Published by EG on 29/09/23
Auctions are bringing liquidity to the heart of the commercial property sector
Liquidity is vital in any investment market, and even though property – because of the way in which it is transacted – is seen as a fundamentally illiquid asset, there are still distinct periods when our market is either flowing or faltering.
Against a continuous backdrop of economic disruption since early 2020, the auction market has continued to fulfil a very important role in bringing liquidity to the heart of the commercial property sector. Its ability to match sellers with buyers is a guide to investor sentiment, and also indicates differences between previous value and today’s price.
To investors who are new to our sector – and there are many – any discrepancy between the value of an asset and what it can sell for in the open market can, at first, prove mystifying. However, when they appreciate the rigours and constraints that are placed on property valuers, they begin to understand the source of this mismatch. On this theme, MSCI published a very interesting report last year by Girish Walvekar and Vinay Kakka entitled Private Real Estate: Valuation and Sale Price Comparison, which is well worth a read.
Most recently, we are seeing the gap between market prices and valuations narrowing, which is enabling more owners to realise a sale below the historical valuation. This is due in part to valuers beginning to get the transactional evidence – often through auction sales – that enables them to “catch up” with the market.
It also reflects a greater level of pragmatism on the part of sellers, who are letting go of notional values and accepting what price an asset can command in the market today, whether by auction or by private treaty best offers.
In the case of the latter method of sale, the owner will need to accept the substantially slower process and higher holding and opportunity costs. As such, when an asset comes to auction, it will find its level because there are still enough buyers out there to create a market. This is quite a profound adjustment for some. It is not long since sellers’ expectations around the likely price they could achieve in the market was as much as 20% adrift from what the market price was.

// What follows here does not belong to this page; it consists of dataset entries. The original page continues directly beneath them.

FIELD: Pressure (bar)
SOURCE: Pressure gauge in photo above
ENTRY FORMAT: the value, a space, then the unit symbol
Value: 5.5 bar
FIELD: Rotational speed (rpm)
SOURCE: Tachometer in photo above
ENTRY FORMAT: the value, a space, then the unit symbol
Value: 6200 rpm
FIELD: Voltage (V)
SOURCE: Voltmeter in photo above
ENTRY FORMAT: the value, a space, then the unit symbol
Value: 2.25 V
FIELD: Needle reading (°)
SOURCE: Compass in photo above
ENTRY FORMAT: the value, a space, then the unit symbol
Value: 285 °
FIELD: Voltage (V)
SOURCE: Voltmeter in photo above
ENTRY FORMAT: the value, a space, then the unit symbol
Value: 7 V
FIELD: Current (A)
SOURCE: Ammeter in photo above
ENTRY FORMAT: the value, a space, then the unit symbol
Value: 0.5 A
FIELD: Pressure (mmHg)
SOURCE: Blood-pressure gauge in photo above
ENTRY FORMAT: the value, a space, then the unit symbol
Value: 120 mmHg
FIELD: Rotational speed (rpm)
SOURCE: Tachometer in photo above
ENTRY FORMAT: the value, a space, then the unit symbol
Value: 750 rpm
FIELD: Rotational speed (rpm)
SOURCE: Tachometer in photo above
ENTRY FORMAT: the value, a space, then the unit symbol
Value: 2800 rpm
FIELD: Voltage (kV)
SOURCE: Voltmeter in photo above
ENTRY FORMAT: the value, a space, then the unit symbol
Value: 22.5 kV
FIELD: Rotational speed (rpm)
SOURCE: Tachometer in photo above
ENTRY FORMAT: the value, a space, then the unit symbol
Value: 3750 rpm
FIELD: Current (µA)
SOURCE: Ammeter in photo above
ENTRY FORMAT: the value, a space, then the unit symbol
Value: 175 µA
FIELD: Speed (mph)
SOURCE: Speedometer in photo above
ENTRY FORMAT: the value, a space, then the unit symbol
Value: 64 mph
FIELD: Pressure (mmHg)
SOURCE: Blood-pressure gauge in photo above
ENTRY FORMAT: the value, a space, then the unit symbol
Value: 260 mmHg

This, however, does not mean it is exclusively a buyer’s market. As our September auction demonstrated, there is still a highly competitive market around assets that offer either secure income or asset management opportunities that can drive future value.
This is being reinforced by a much greater supply of institutional-grade properties. As valuations are adjusted to new market conditions, an increasing number of assets are falling out of the bandwidth that makes them worthwhile for institutions to retain and manage.
The sellers of this segment of assets want to be able to extinguish the holding costs as quickly as possible and recycle the capital that a sale can generate. An auction is a perfect medium to achieve these objectives. A good example of this in our most recent auction was a substantial office building on the high-profile Stockley Park development near Heathrow which was guided at £3m and sold prior to auction on behalf of a major investment manager. Our client wanted to achieve certainty as well as best price, and to do this they reached out to an untapped market of private investors. This approach proved very successful.
While quality is high on the list of buyers’ criteria, that is not to say that there isn’t an appetite for risk, especially with mixed-use properties that have a residential element. High-yielding assets can be an opportunity for creative asset management, even where the property may be over-rented or there are potential voids coming up. Looking through to the end of the year, there will be a continued supply of good assets coming to the market.
It is gradually becoming a market where investors can plan ahead, and especially those who are equity buyers. However, as valuations crystallise and affordable refinancing becomes harder to secure without borrowers injecting their own capital into properties, there will inevitably be a growing group of lenders who look to resolve the situation through asset sales at auction.